I crossed the roundabout in style (not really, quite un-style-y actually), and started to pull out my thumb when I crossed underneath each street light. I tried to find a place with a good pull-out and lighting - hitchhiking in the dark is a challenge unto itself. Folks don’t like pulling over to let a stranger whose face they can’t see into their car. They couldn’t tell that I was harmless. I finally picked a spot by a veterinarian and waited. Thumb out. Smiling.  No gloves. Bare arm. See world? I’m a safe person!

My snotty face needed another nose clean so I blew into a fresh piece of toilet paper. A clod of blood came out and I tried to tame the bloody nose. I ran to the veterinarian and the vet assistant gave me a box of legit-generic-brand Kleenex. I asked the time before racing out. It was 17:57 and I needed to catch a ride by 18:15 or else, chances were I might miss my ferry, making life altogether interesting.
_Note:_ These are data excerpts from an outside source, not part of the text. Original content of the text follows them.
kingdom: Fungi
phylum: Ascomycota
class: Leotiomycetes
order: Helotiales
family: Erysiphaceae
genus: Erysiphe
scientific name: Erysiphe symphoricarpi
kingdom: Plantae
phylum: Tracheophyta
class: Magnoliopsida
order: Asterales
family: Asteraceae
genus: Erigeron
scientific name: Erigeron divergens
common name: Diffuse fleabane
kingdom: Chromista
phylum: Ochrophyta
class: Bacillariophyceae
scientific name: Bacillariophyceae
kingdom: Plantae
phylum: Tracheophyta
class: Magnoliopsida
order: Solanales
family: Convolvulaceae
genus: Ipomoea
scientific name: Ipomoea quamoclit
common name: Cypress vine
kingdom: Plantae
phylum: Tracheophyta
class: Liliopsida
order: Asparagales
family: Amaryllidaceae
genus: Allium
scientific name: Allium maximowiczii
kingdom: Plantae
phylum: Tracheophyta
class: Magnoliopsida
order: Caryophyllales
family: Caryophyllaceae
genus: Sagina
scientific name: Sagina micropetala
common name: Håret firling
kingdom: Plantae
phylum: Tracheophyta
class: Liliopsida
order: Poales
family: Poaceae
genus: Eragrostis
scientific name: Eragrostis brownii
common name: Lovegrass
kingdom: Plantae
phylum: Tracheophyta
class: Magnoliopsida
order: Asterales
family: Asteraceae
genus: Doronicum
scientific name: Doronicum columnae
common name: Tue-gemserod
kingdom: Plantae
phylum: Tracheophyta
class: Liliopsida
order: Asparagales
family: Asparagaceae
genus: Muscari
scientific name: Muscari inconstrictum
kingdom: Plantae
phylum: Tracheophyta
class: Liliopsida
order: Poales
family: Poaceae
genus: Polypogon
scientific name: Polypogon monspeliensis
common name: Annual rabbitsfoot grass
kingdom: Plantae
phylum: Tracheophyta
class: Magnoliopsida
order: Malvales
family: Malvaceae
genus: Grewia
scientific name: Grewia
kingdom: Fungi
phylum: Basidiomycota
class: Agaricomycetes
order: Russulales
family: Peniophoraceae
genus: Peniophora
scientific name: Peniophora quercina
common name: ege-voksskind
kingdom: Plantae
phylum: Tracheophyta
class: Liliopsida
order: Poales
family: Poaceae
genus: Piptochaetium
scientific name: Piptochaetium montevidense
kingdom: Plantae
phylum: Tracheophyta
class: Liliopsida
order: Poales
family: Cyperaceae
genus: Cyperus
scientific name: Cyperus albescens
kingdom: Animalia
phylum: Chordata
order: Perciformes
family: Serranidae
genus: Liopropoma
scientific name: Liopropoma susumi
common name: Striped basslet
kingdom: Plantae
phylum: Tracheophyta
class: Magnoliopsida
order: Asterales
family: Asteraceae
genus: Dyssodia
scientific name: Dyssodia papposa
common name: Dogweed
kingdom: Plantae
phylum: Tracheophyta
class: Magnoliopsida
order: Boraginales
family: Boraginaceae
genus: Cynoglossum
The lights in the veterinarian’s office went out and I heard a voice yell, “Need a ride?” I semi-eagerly yelled out, “Yeah! Which way are you headed?” “You going to the ferry? “Yep!” “I can get you there.”

I gleefully, and gratefully squished into the young assistant’s car and, without buckling up, we set off towards the ferry on Halibut Point Road. We talked about a mutual friend (Alaska is full of small towns where, if you know one person from another town, chances are everyone in that town knows them) and we pulled into the ferry terminal with about 15 minutes to spare.

“Welcome aboard, Margaret,” the ticket-master said as he waved me towards the boarding ramp.

And that’s where I am now.

Last night’s sleep was pretty mediocre, well, tolerably-miserable actually. We didn’t board the ferry till 22:10, although it didn’t depart till midnight. I went to fill up a water bottle with chamomile tea with hopes of knocking myself out.

“Mayyy-geee,” I heard a man shout and I turned to see Kyle, Cassidy, Margaret, and another girl (sorry girl) gathered around a table. I joined them for a bit, figuring I wouldn’t fall asleep right away anyways.

That night, I got around 4 hours of sleep. Most of the night was spent blowing my nose and readjusting the pack I was using as a pillow. My dad had offered earlier that night, so graciously, to split the cost of a cabin with me if I wanted to sleep on an actual bed. I was so tempted to take him up on it. That would feel incredible! But it would also be the same cost as a train ticket from Seattle to Chicago and I would rather feel sick and cruddy than spend the money.

I finally arose at 10:32 and spent time sorting out letters, pictures, and the belongings I had brought on board. There’s always something to do on the ferry.